Wolf, R. C., Baranov, Y., Garbet, X., Hawkes, N., Peeters, A. G., Challis, C., et al. (2003). Characterization of ion heat conduction in JET and ASDEX Upgrade plasmas with and without internal transport barriers. Plasma Physics and Controlled Fusion, 45, 1757-1778. doi:10.1088/0741-3335/45/9/313.
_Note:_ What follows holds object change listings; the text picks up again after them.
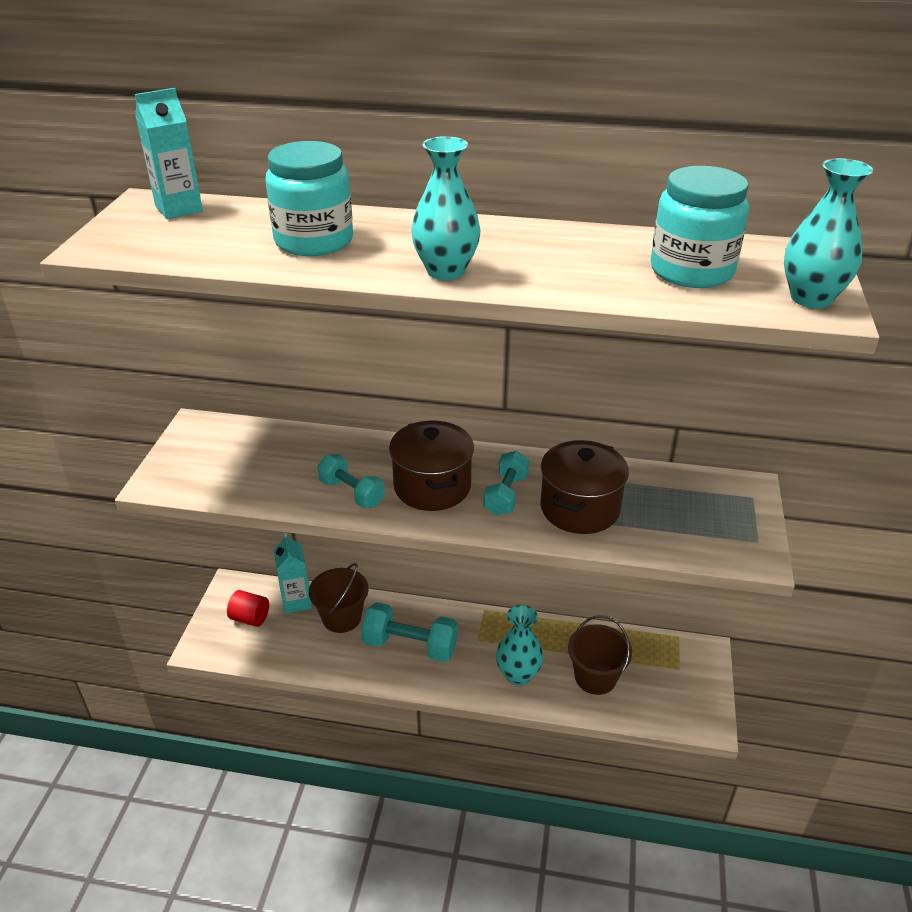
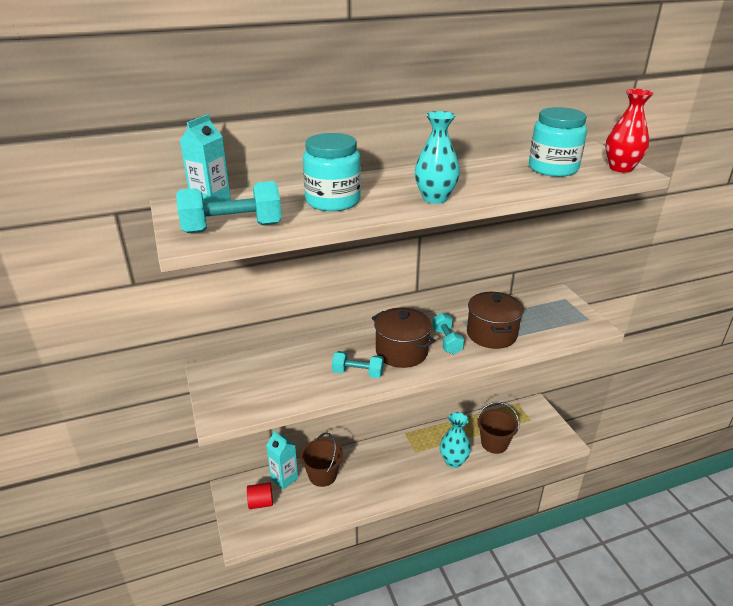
camera: 30 degrees left, 5 degrees down
turquoise dumbbell [361,602,458,662] -> turquoise dumbbell moved to [176,181,282,233]
turquoise vase [784,158,873,308] -> red vase [605,89,654,173]

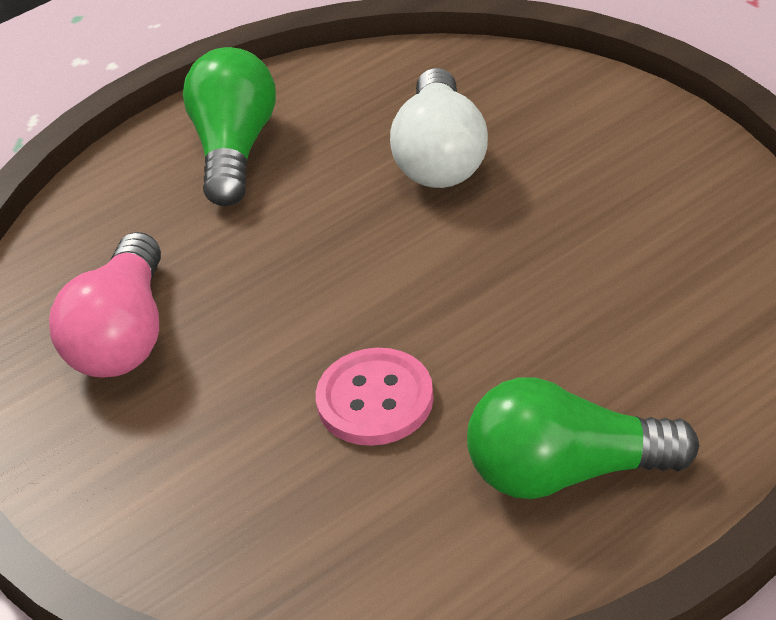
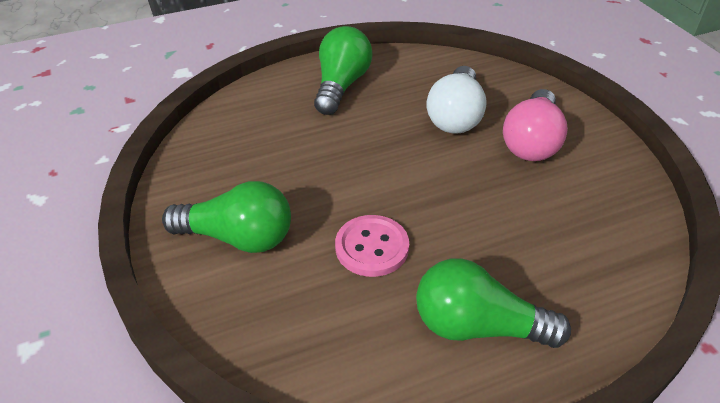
camera: 10 degrees right, 0 degrees up
pink light bulb [49,232,161,378] -> pink light bulb moved to [503,89,568,161]
none -> green light bulb [162,181,291,253]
Zitierlink: http://hdl.handle.net/11858/00-001M-0000-0027-2DCC-5
Zusammenfassung
In ASDEX Upgrade and JET, the ion temperature profiles can be described by R/LTi which exhibits only little variations, both locally, when comparing different discharges, and radially over a wide range of the poloidal cross-section. Considering a change of the local ion heat flux of more than a factor of two, this behaviour indicates some degree of profile stiffness. In JET, covering a large ion temperature range from 1 to 25 keV, the normalized ion temperature gradient, R/LTi, shows a dependence on the electron to ion temperature ratio or toroidal rotational shear. In particular, in hot ion plasmas, produced predominantly by neutral beam heating at low densities, in which large Ti/Te is coupled to strong toroidal rotation, the effect of the two quantities cannot be distinguished. Both in ASDEX Upgrade and JET, plasmas with internal transport barriers (ITBs), including the PEP mode in JET, are characterized by a significant increase of R/LTi above the value of L- and H-mode plasmas. In agreement with previous ASDEX Upgrade results, no increase of the ion heat transport in reversed magnetic shear ITB plasmas is found in JET when raising the electron heating. Evidence is presented that magnetic shear directly influences R/LTi, namely decreasing the ion heat transport when going from weakly positive to negative magnetic shear.